- INFORMATION SHOWN -
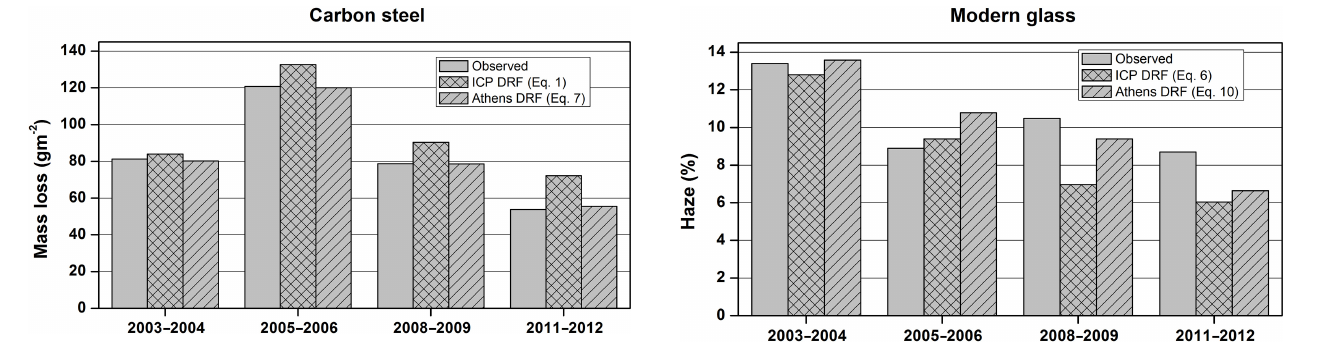
Figure 9. Experimental obtained mass loss values at Athens, Greece for the case of carbon steel along with the predicted values by DRFs.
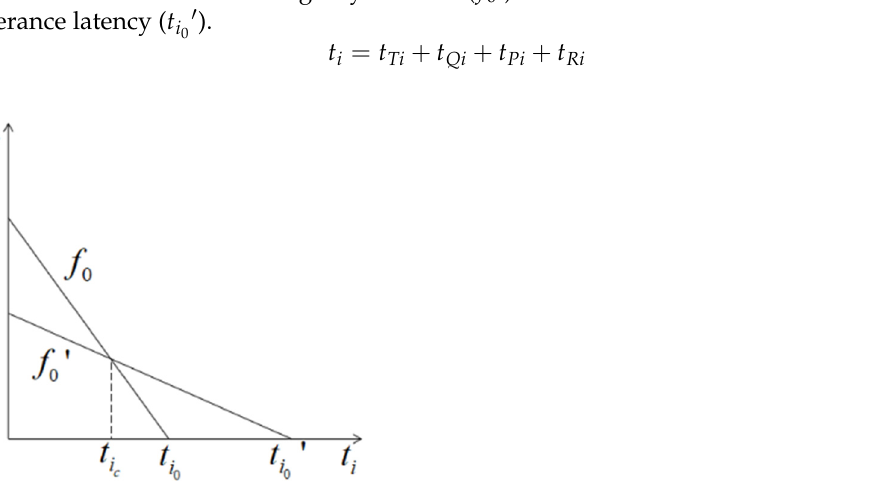
Figure 3. The relationship between reward function and latency.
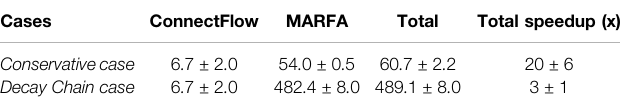
TABLE 6 | Collapsed plane runtime in seconds for the Conservative case and Decay Chain case , calculated as a mean over 10 realisations ± 1 σ and separated into ConnectFlow and MARFA components. Approximate speedup over the DFN model runtime in Table 5 is also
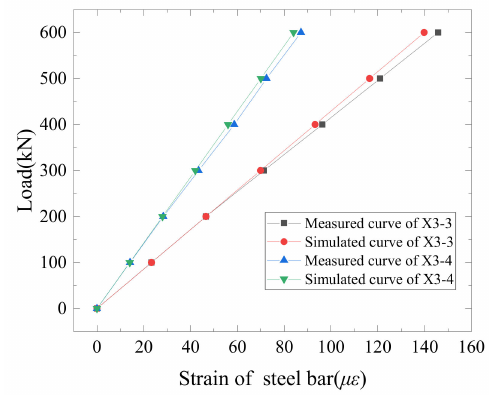
Figure 11. Comparison of finite element model and experimental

- WORK ITEM -
Could you reproduce the listing above word for word while leaving out its pictures?

- WRITTEN REPLY -
Figure 9. Experimental obtained mass loss values at Athens, Greece for the case of carbon steel along with the predicted values by DRFs.
Figure 3. The relationship between reward function and latency.
TABLE 6 | Collapsed plane runtime in seconds for the Conservative case and Decay Chain case , calculated as a mean over 10 realisations ± 1 σ and separated into ConnectFlow and MARFA components. Approximate speedup over the DFN model runtime in Table 5 is also
Figure 11. Comparison of finite element model and experimental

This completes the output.